Text section —

Rather than directly calculating the probability of at least two of the numbers drawn out being equal, we can calculate the probability of its complementary event happening. In a sample space $S$ , the complementary event of an event $E$ (denoted by $E'$ ) is the set of possible outcomes in $S$ that are not in $E$ . In other words, the complementary event of $E$ is the set of events of $E$ not occurring.

$E$ and $E'$ are related by $1 - P(E) = P(E')$ . (Recall: $P(E) = \frac {n(E)}{n(S)}$ , where $n(S)$ is the total number of possible outcomes in sample space $S$ , and $n(E)$ is the number of outcomes in $S$ for $E$ to occur.)

In this scenario, let the event of at least two of the numbers drawn out being equal be $X$ . $X'$ would then be the event of all numbers drawn out being different . Let us proceed to calculate $P(X')$ now.

Data lines —
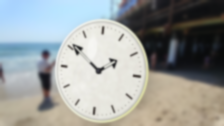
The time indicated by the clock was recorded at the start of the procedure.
1:51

The tasks —
1. Extract the part of the passage on complementary events above, starting at "Rather than directly" and ending at "for $E$ to occur.)".
2. In the passage on complementary events, what is the event X' defined to be?
3. Please proceed with the passage on complementary events from the point where it stops.

Final answers —
1.
Rather than directly calculating the probability of at least two of the numbers drawn out being equal, we can calculate the probability of its complementary event happening. In a sample space $S$ , the complementary event of an event $E$ (denoted by $E'$ ) is the set of possible outcomes in $S$ that are not in $E$ . In other words, the complementary event of $E$ is the set of events of $E$ not occurring.

$E$ and $E'$ are related by $1 - P(E) = P(E')$ . (Recall: $P(E) = \frac {n(E)}{n(S)}$ , where $n(S)$ is the total number of possible outcomes in sample space $S$ , and $n(E)$ is the number of outcomes in $S$ for $E$ to occur.)

2. X' is the event of all numbers drawn out being different.

3.
In order to calculate $P(X')$ , we use the multiplication rule of probability. For independent events $E_1, E_2, E_3, \ldots E_n$ , the probability of all events $E_1, E_2, E_3, \ldots E_n$ occurring (or $P(E_1\cap E_2 \cap E_3 \cap \ldots \cap E_n)$ ) can be found by $P(E_1) \times P(E_2) \times P(E_3) \times \ldots \times P(E_n)$ . The event of John drawing out each ball can be considered as independent of the rest, since John replaces the ball after taking it out. So the result of any trial would not affect the other results. To ensure that all the numbers on the four balls are different from each other, whenever each ball is drawn, we need to check that the number on the ball is different from the numbers on the other balls.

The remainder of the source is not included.